WORK ORDER :: Your response should be the listing below, repeated exactly and in full.

GIVEN INFORMATION ::

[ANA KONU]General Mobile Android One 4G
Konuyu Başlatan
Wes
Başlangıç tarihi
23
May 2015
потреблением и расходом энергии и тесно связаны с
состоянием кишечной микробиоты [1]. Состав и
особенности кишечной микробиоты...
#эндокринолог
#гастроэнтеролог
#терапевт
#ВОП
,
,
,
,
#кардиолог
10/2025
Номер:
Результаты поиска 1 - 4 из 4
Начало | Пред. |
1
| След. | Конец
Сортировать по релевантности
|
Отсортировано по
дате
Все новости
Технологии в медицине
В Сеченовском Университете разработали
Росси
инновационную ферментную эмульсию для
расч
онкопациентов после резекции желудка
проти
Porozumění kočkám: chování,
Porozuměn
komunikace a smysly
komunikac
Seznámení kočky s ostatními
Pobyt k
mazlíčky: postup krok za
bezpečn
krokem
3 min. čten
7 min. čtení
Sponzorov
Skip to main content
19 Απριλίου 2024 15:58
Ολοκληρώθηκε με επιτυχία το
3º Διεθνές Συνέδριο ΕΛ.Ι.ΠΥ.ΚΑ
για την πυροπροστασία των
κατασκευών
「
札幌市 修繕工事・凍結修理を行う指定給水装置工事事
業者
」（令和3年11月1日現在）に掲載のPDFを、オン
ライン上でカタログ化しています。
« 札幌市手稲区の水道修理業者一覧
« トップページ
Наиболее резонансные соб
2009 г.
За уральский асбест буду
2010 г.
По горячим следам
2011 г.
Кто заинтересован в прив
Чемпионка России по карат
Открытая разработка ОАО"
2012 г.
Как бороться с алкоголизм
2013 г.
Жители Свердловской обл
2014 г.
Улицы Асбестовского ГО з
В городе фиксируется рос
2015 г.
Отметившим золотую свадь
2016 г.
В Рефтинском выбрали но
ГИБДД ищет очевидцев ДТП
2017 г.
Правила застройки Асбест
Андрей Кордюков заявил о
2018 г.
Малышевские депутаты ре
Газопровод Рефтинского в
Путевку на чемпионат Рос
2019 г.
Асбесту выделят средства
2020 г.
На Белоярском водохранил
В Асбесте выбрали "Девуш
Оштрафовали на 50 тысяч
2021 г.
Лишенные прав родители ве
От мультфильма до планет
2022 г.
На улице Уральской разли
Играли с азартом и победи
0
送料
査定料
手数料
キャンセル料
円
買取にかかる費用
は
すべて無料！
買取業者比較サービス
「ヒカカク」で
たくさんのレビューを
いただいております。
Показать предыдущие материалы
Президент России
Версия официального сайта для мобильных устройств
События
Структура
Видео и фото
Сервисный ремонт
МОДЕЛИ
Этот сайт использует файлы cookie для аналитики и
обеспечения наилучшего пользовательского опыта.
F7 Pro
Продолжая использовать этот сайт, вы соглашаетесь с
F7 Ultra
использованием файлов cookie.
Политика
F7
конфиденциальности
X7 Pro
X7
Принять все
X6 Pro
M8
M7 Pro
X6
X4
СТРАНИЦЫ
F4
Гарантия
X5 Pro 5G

RESULT FOR THIS EXERCISE ::
[ANA KONU]General Mobile Android One 4G
Konuyu Başlatan
Wes
Başlangıç tarihi
23
May 2015
потреблением и расходом энергии и тесно связаны с
состоянием кишечной микробиоты [1]. Состав и
особенности кишечной микробиоты...
#эндокринолог
#гастроэнтеролог
#терапевт
#ВОП
,
,
,
,
#кардиолог
10/2025
Номер:
Результаты поиска 1 - 4 из 4
Начало | Пред. |
1
| След. | Конец
Сортировать по релевантности
|
Отсортировано по
дате
Все новости
Технологии в медицине
В Сеченовском Университете разработали
Росси
инновационную ферментную эмульсию для
расч
онкопациентов после резекции желудка
проти
Porozumění kočkám: chování,
Porozuměn
komunikace a smysly
komunikac
Seznámení kočky s ostatními
Pobyt k
mazlíčky: postup krok za
bezpečn
krokem
3 min. čten
7 min. čtení
Sponzorov
Skip to main content
19 Απριλίου 2024 15:58
Ολοκληρώθηκε με επιτυχία το
3º Διεθνές Συνέδριο ΕΛ.Ι.ΠΥ.ΚΑ
για την πυροπροστασία των
κατασκευών
「
札幌市 修繕工事・凍結修理を行う指定給水装置工事事
業者
」（令和3年11月1日現在）に掲載のPDFを、オン
ライン上でカタログ化しています。
« 札幌市手稲区の水道修理業者一覧
« トップページ
Наиболее резонансные соб
2009 г.
За уральский асбест буду
2010 г.
По горячим следам
2011 г.
Кто заинтересован в прив
Чемпионка России по карат
Открытая разработка ОАО"
2012 г.
Как бороться с алкоголизм
2013 г.
Жители Свердловской обл
2014 г.
Улицы Асбестовского ГО з
В городе фиксируется рос
2015 г.
Отметившим золотую свадь
2016 г.
В Рефтинском выбрали но
ГИБДД ищет очевидцев ДТП
2017 г.
Правила застройки Асбест
Андрей Кордюков заявил о
2018 г.
Малышевские депутаты ре
Газопровод Рефтинского в
Путевку на чемпионат Рос
2019 г.
Асбесту выделят средства
2020 г.
На Белоярском водохранил
В Асбесте выбрали "Девуш
Оштрафовали на 50 тысяч
2021 г.
Лишенные прав родители ве
От мультфильма до планет
2022 г.
На улице Уральской разли
Играли с азартом и победи
0
送料
査定料
手数料
キャンセル料
円
買取にかかる費用
は
すべて無料！
買取業者比較サービス
「ヒカカク」で
たくさんのレビューを
いただいております。
Показать предыдущие материалы
Президент России
Версия официального сайта для мобильных устройств
События
Структура
Видео и фото
Сервисный ремонт
МОДЕЛИ
Этот сайт использует файлы cookie для аналитики и
обеспечения наилучшего пользовательского опыта.
F7 Pro
Продолжая использовать этот сайт, вы соглашаетесь с
F7 Ultra
использованием файлов cookie.
Политика
F7
конфиденциальности
X7 Pro
X7
Принять все
X6 Pro
M8
M7 Pro
X6
X4
СТРАНИЦЫ
F4
Гарантия
X5 Pro 5G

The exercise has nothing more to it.